Easing the handle down, Slatcher leaned out of the doorway. Morena kept on with a charged walk, her hands forming fists at her sides, seemingly too focused to check behind her. Though Julio held a relaxed pace, his long legs kept him a few steps off her heels. Slatcher stepped clear of the stairwell and moved swiftly behind them both, using Julio’s breadth to block Morena’s line of sight should she decide to shoot a look over her shoulder. If he and Julio timed this right, they’d stack the doorway all at once, Morena serving as a shield for any return fire.
Midway down the hall, she tapped on a door, then turned the handle and entered. Slipping a hand beneath one impeccable lapel, Julio drew a pistol and accelerated the final two steps to the door.

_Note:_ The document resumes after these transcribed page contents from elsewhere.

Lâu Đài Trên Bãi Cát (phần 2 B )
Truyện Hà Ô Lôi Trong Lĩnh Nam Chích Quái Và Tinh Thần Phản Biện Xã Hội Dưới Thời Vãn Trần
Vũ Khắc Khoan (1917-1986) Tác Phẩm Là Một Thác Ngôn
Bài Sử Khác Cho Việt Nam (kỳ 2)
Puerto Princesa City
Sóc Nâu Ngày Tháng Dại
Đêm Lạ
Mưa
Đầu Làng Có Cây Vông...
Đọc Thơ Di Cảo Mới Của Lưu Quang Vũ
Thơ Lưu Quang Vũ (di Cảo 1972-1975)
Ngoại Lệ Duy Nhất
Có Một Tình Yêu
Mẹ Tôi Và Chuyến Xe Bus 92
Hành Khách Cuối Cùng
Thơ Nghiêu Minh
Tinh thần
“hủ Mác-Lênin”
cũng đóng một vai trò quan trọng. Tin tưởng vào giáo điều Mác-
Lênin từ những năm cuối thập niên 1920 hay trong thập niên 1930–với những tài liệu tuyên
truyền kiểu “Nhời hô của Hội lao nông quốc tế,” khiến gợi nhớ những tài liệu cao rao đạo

His own pistol now in hand, Slatcher turned on a sprint, closing on Julio, his momentum carrying him into perfect position.
They aligned to crash the room in tight order, a three-car train pulling in to the station at last.
Eight stories up from the balcony window of the gaudily decorated hotel room, Evan had watched the sluggish convoy lurch along Sands Avenue — first the wheezing bus, then the purple Scion, then a dark SUV. He’d tied a length of rappelling rope around the balcony post, letting it dangle above the open-air footbridge one story below. He’d parked his Ford F-150 on the roof of the parking structure across the bridge, backed into the space to allow for speedy egress. From the window he could see the rear of the waiting pickup, its truck vaults gleaming in the bed.